Barefoot and shellshocked, the survivors trickle into a village here with unimaginable stories of rape, castration and mass murder committed by a government that the United States helped install.
This civil war here in South Sudan will be a top item on President Barack Obama’s agenda during his visit to Africa this month, and I wish he could talk to these survivors.
Gatkuoth Kueah Yak tells me he watched from a distance as South Sudan government soldiers tied up his 15 children and put them in a grass hut. And then, he says, he watched as the soldiers torched the hut and burned his family alive.
Gatwech Them Manuar says he saw three young boys, aged 3 to 7, who had been castrated by government soldiers and left to bleed to death. He says he also saw two infants who were killed by soldiers bludgeoning them against a tree.
Nyakong Riek tells me that when government soldiers attacked her village, she ran with her 2-year-old son. “I was trying to pull him along,” she said. “But bullets were flying, and I couldn’t pull him fast enough. So I left him.” Dazed and sleepless, she says wistfully that she just hopes that the boy died quickly.
These survivors are of Nuer ethnicity, and they say the South Sudan army — disproportionately composed of the rival Dinka tribe — targeted them for that reason. Indeed, they say some Dinka soldiers mockingly cut the faces of Nuer women they raped to replicate the kind of decorative scarring used by Nuer men.
I interviewed survivors on a grassy island, surrounded by rivers and marshland, where they have taken refuge (I reached the area by helicopter with a team from the U.N. World Food Program). The predations the Nuer describe happened in May in Unity State, and they say thousands of other survivors are stuck in the marshes, preyed upon by crocodiles, still trying to reach safety.
I shared the world’s exhilaration in 2011 as South Sudan celebrated independence from Sudan and became the world’s newest nation. But now it’s difficult not to feel despair.

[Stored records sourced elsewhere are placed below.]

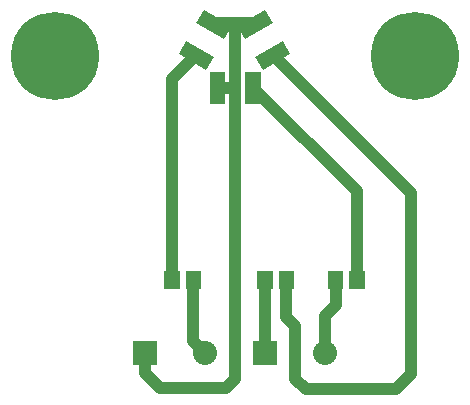
<source format=gbr>
G04 start of page 2 for group 0 idx 0 *
G04 Title: (unknown), component *
G04 Creator: pcb 4.0.2 *
G04 CreationDate: Mon Feb 22 17:57:16 2021 UTC *
G04 For: ndholmes *
G04 Format: Gerber/RS-274X *
G04 PCB-Dimensions (mil): 2000.00 2000.00 *
G04 PCB-Coordinate-Origin: lower left *
%MOIN*%
%FSLAX25Y25*%
%LNTOP*%
%ADD16C,0.0480*%
%ADD15C,0.1285*%
%ADD14C,0.0800*%
%ADD13C,0.0001*%
%ADD12C,0.2937*%
%ADD11C,0.0400*%
G54D11*X100000Y13500D02*X97000Y10500D01*
X75000D01*
X70000Y22000D02*Y15500D01*
X75000Y10500D01*
X110000Y46500D02*Y22000D01*
X86000Y46500D02*Y26000D01*
X90000Y22000D01*
X92500Y132000D02*X107000D01*
X100000D02*Y116000D01*
Y119000D02*Y13500D01*
Y110500D02*X94500D01*
X79000Y46500D02*Y113500D01*
X87000Y121500D01*
X158500Y75500D02*X112500Y121500D01*
X140500Y76000D02*X106000Y110500D01*
X130000Y22000D02*Y34500D01*
X133500Y38000D01*
Y46500D01*
X117000D02*Y34000D01*
X120000Y31000D01*
Y13500D01*
X123500Y10000D01*
X153500D01*
X158500Y15000D01*
Y75500D01*
X140500Y46500D02*Y76000D01*
G54D12*X160000Y121000D03*
X40000D03*
G54D13*G36*
X106000Y26000D02*Y18000D01*
X114000D01*
Y26000D01*
X106000D01*
G37*
G54D14*X130000Y22000D03*
G54D13*G36*
X66000Y26000D02*Y18000D01*
X74000D01*
Y26000D01*
X66000D01*
G37*
G54D14*X90000Y22000D03*
G54D13*G36*
X83726Y126259D02*X81166Y121827D01*
X90370Y116513D01*
X92929Y120945D01*
X83726Y126259D01*
G37*
G36*
X88602Y49452D02*X83484D01*
Y43548D01*
X88602D01*
Y49452D01*
G37*
G36*
X81516D02*X76398D01*
Y43548D01*
X81516D01*
Y49452D01*
G37*
G36*
X112516D02*X107398D01*
Y43548D01*
X112516D01*
Y49452D01*
G37*
G36*
X119602D02*X114484D01*
Y43548D01*
X119602D01*
Y49452D01*
G37*
G36*
X136016D02*X130898D01*
Y43548D01*
X136016D01*
Y49452D01*
G37*
G36*
X143102D02*X137984D01*
Y43548D01*
X143102D01*
Y49452D01*
G37*
G36*
X89630Y136487D02*X87071Y132055D01*
X96274Y126741D01*
X98834Y131173D01*
X89630Y136487D01*
G37*
G36*
X118334Y121827D02*X115774Y126259D01*
X106571Y120945D01*
X109130Y116513D01*
X118334Y121827D01*
G37*
G36*
X112429Y132055D02*X109870Y136487D01*
X100666Y131173D01*
X103226Y126741D01*
X112429Y132055D01*
G37*
G36*
X108464Y115814D02*X103346D01*
Y105186D01*
X108464D01*
Y115814D01*
G37*
G36*
X96654D02*X91536D01*
Y105186D01*
X96654D01*
Y115814D01*
G37*
G54D15*G54D16*M02*

</source>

South Sudan is rived by civil war and collapsing economically; it may be on a trajectory to a failed state with far-reaching consequences for the region. The country suffers worsening famine and mind-boggling corruption. It is led by a president, Salva Kiir, whom President George W. Bush and Obama both tried to nurture. I’ve known Kiir for a decade, and he surely faced huge challenges — but he and other leaders have failed his country.

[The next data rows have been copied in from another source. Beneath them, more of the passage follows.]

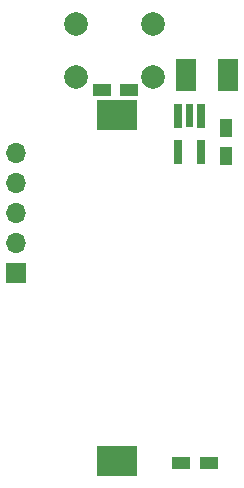
<source format=gbr>
G04 #@! TF.GenerationSoftware,KiCad,Pcbnew,(5.1.9)-1*
G04 #@! TF.CreationDate,2021-03-01T14:21:52+01:00*
G04 #@! TF.ProjectId,button_v1.2.2_Coin_Cell,62757474-6f6e-45f7-9631-2e322e325f43,rev?*
G04 #@! TF.SameCoordinates,Original*
G04 #@! TF.FileFunction,Soldermask,Bot*
G04 #@! TF.FilePolarity,Negative*
%FSLAX46Y46*%
G04 Gerber Fmt 4.6, Leading zero omitted, Abs format (unit mm)*
G04 Created by KiCad (PCBNEW (5.1.9)-1) date 2021-03-01 14:21:52*
%MOMM*%
%LPD*%
G01*
G04 APERTURE LIST*
%ADD10R,1.500000X1.100000*%
%ADD11R,1.100000X1.500000*%
%ADD12R,0.650000X2.000000*%
%ADD13C,0.150000*%
%ADD14C,2.000000*%
%ADD15O,1.700000X1.700000*%
%ADD16R,1.700000X1.700000*%
%ADD17R,3.510000X2.540000*%
%ADD18R,1.778000X2.794000*%
G04 APERTURE END LIST*
D10*
G04 #@! TO.C,C1*
X126820000Y-62010000D03*
X124520000Y-62010000D03*
G04 #@! TD*
D11*
G04 #@! TO.C,C3*
X135000000Y-65250000D03*
X135000000Y-67550000D03*
G04 #@! TD*
D10*
G04 #@! TO.C,C2*
X133534800Y-93599000D03*
X131234800Y-93599000D03*
G04 #@! TD*
D12*
G04 #@! TO.C,U1*
X130980000Y-67220000D03*
X132880000Y-67220000D03*
X132880000Y-64170000D03*
D13*
G36*
X131605000Y-63170000D02*
G01*
X132255000Y-63170000D01*
X132255000Y-65170000D01*
X131605000Y-65170000D01*
X131605000Y-63170000D01*
G37*
D12*
X130980000Y-64170000D03*
G04 #@! TD*
D14*
G04 #@! TO.C,SW1*
X128850000Y-56380000D03*
X128850000Y-60880000D03*
X122350000Y-56380000D03*
X122350000Y-60880000D03*
G04 #@! TD*
D15*
G04 #@! TO.C,J1*
X117220000Y-67340000D03*
X117220000Y-69880000D03*
X117220000Y-72420000D03*
X117220000Y-74960000D03*
D16*
X117220000Y-77500000D03*
G04 #@! TD*
D17*
G04 #@! TO.C,BT1*
X125780800Y-93444200D03*
X125780800Y-64084200D03*
G04 #@! TD*
D18*
G04 #@! TO.C,L1*
X131632000Y-60690000D03*
X135188000Y-60690000D03*
G04 #@! TD*
M02*

</source>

South Sudan’s civil war erupted 18 months ago between Kiir’s army and the forces of the vice president, Riek Machar. Sudan has armed Machar, and all factions in the war have behaved brutally. The recent slaughter by government soldiers may be a response to horrific massacres by Machar’s forces a year ago.
The accounts of the displaced people I interviewed are supported by a new U.N. report describing a “new brutality and intensity” to attacks in the area, citing nine separate instances in which government forces raped women or girls and then burned them alive in huts. A different U.N. assessment used satellite imagery to count some 250 structures burned in a single village, Ngop. The International Committee of the Red Cross has said its compound in Leer was looted and 100,000 fled that county alone.
“The violence against children in South Sudan has reached a new level of brutality,” warned Anthony Lake, executive director of UNICEF, alluding to the army’s assault. “Survivors report that boys have been castrated and left to bleed to death. … Girls as young as 8 have been gang-raped and murdered. … Children have been tied together before their attackers slit their throats.”
On his Africa trip, Obama should work closely with Kenya, Uganda and Ethiopia to impose targeted sanctions on the families of recalcitrant leaders in all factions, so they pay a price until there is peace. The United States has donated $1.1 billion in aid to South Sudan since the civil war began, but what is most needed isn’t money but tough, hands-on diplomacy to pressure all sides. Ethiopia has been trying to hammer out a peace, and it deserves more Western backing.
This is urgent, because the cycle of violence makes it ever more difficult to put South Sudan together again.
“I hate the Dinka now,” says Nyaluak Ngeach Tuak, whose 8-year-old son is missing and presumed dead.
Another woman, Nyabuol Rik Puol, says she wants counterattacks as vengeance against the soldiers who tried to rape her 11-year-old daughter and then killed her sister when she protested.
“What happened to us,” she told me venomously, “should happen to the Dinka, too.”